El futbolista argentino nacionalizado ecuatoriano, Damián Díaz regresó a Ecuador con el Guayaquil City en este 2026, después de un breve paso por Argentina en Banfield, y existió la posibilidad para volver a Barcelona SC, pero no se concretó.
Cabe recordar que a mediados del 2024, la directiva de Antonio Álvarez llegó a un acuerdo para la rescisión de contrato del Kitu y se firmó su salida del club; sin embargo, el 10 no quiso pronunciarse por ello. «Yo siempre me mantuve al margen de todos los ruidos de mi salida (de Barcelona SC)… pienso que fue lo mejor dejar pasar el tiempo y dejar que todo se acomode. En algún momento las cosas se podrán acomodar”, señaló Damián Díaz.

Sin embargo, hace varias semanas, el entrenador de Barcelona SC, César Farías, informó de una conversación que tuvo con Damián y su deseo de contar con su regreso, algo que fue confirmado por el argentino. “Yo acepté la charla que me propuso el entrenador (César Farías). Le agradezco por la idea que el tenía para conmigo, pero hay un montón de cosas en el medio, siempre respetando al club donde estoy ahora”, expresó el Kitu. No obstante, al ser consultado por un posible regreso en el futuro, Damián aclaró que “me juega en contra también la edad porque uno dice que volveré en algún momento donde las cosas estén distintas, pero pasa el tiempo y también pasa mi edad”.

> [INFORMACIÓN PROPORCIONADA]
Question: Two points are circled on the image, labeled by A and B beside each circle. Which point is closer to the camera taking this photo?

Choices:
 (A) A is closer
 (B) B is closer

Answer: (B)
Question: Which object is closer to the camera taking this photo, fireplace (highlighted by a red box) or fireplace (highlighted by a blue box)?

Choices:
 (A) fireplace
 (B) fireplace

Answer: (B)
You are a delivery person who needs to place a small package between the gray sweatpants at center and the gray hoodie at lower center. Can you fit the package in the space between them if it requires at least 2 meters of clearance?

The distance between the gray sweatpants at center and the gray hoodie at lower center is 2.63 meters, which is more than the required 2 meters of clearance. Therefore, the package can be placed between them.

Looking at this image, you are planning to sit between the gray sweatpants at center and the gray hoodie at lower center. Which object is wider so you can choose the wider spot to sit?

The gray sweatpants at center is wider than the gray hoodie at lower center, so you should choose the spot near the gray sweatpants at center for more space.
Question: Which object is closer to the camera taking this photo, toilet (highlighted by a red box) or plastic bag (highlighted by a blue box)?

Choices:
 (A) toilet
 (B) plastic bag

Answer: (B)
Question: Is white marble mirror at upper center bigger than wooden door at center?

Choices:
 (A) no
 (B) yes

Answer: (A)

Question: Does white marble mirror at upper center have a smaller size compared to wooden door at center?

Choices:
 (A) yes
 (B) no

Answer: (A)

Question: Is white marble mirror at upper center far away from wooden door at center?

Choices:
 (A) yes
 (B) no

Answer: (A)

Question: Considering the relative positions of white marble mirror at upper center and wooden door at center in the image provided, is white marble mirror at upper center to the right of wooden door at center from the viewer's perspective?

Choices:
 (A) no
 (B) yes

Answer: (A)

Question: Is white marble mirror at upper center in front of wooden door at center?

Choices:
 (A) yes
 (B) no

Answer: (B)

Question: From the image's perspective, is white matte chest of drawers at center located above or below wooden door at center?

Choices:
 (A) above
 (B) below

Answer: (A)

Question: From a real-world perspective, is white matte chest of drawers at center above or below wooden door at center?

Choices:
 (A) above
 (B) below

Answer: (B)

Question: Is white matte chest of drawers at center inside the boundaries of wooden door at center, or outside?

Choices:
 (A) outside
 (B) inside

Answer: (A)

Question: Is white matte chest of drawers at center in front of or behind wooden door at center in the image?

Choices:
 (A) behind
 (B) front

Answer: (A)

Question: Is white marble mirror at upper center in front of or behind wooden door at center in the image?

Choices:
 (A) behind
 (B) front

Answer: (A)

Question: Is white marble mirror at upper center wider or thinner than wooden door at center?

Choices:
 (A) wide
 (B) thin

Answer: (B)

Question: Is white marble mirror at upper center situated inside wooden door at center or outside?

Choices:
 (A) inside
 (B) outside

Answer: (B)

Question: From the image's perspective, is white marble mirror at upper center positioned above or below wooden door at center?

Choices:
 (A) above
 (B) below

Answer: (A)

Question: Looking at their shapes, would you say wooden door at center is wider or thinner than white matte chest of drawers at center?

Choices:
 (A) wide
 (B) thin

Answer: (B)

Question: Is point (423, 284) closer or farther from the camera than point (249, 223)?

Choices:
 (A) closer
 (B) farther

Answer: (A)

> [EJERCICIO] Retoma la nota sobre Damián Díaz y continúala a partir de su última oración. El material es independiente del texto sobre Damián Díaz.

> [RESPUESTA ESPERADA]
A pesar de ello, Díaz remarcó que reconoce la tensa situación de los toreros, por lo que anunció que sí desea volver a Barcelona SC para poder ayudar a la institución en los próximos años. Además detalló el 10, “Barcelona SC está pasando por un momento complicado y meter más leña al fuego no le hace bien. El amor es eterno, y sé que si no vuelvo como jugador, lo haré en una Noche Amarilla o como algo, pero intentaré estar ahí dando una mano al club”.

En todo caso, Díaz reconoce que dejó la conversación de su regreso a los toreros entre los clubes, pero no existió un acuerdo; sin embargo, está listo para apoyar a Barcelona desde otro puesto. “Al club hay que darle entrega total. Tomará su tiempo, tendrá sus maneras, pero ojalá me encuentre en una posición donde pueda dar una mano. Si es dentro de la cancha, mejor; si es desde cerca o si es desde arriba, también, desde el lugar que me toque”.